Information given -

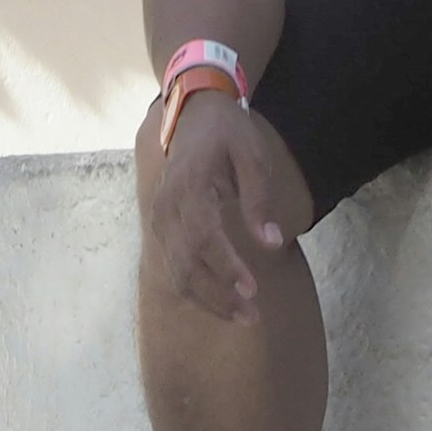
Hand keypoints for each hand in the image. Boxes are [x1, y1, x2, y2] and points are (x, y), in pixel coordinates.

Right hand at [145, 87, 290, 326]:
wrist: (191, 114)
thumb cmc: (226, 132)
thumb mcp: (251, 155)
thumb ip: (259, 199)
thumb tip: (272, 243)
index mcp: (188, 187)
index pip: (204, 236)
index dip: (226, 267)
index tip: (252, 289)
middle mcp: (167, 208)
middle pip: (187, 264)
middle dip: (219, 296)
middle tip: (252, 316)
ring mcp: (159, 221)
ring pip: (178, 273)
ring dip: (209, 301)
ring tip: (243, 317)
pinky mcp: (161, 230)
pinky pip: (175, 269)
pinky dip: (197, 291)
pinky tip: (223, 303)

...

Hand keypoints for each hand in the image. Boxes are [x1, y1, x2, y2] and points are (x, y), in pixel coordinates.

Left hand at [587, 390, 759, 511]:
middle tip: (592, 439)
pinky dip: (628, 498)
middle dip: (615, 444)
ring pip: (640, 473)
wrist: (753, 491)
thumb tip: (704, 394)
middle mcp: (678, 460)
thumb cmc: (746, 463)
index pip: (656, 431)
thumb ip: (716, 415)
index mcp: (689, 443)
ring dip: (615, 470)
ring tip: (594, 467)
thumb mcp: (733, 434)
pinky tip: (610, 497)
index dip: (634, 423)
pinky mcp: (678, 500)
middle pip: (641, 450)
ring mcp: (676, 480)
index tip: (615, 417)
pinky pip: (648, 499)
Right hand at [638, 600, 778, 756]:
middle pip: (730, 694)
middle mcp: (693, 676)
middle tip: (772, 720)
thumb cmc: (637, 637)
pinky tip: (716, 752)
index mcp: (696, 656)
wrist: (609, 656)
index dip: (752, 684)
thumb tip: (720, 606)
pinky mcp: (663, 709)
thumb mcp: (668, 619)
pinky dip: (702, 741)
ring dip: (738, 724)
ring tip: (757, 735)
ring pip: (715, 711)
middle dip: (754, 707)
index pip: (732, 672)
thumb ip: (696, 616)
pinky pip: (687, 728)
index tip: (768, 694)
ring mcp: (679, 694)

Exercise instructions - Filter the records above and copy every line that contains the word "middle".

Reply -
middle mcp: (167, 208)
middle pip: (187, 264)
middle dip: (219, 296)
middle tip: (252, 316)
middle tip: (592, 439)
middle dip: (615, 444)
middle mcp: (678, 460)
middle pip: (641, 450)
middle pip: (730, 694)
middle mcp: (693, 676)
middle tip: (772, 720)
middle dip: (754, 707)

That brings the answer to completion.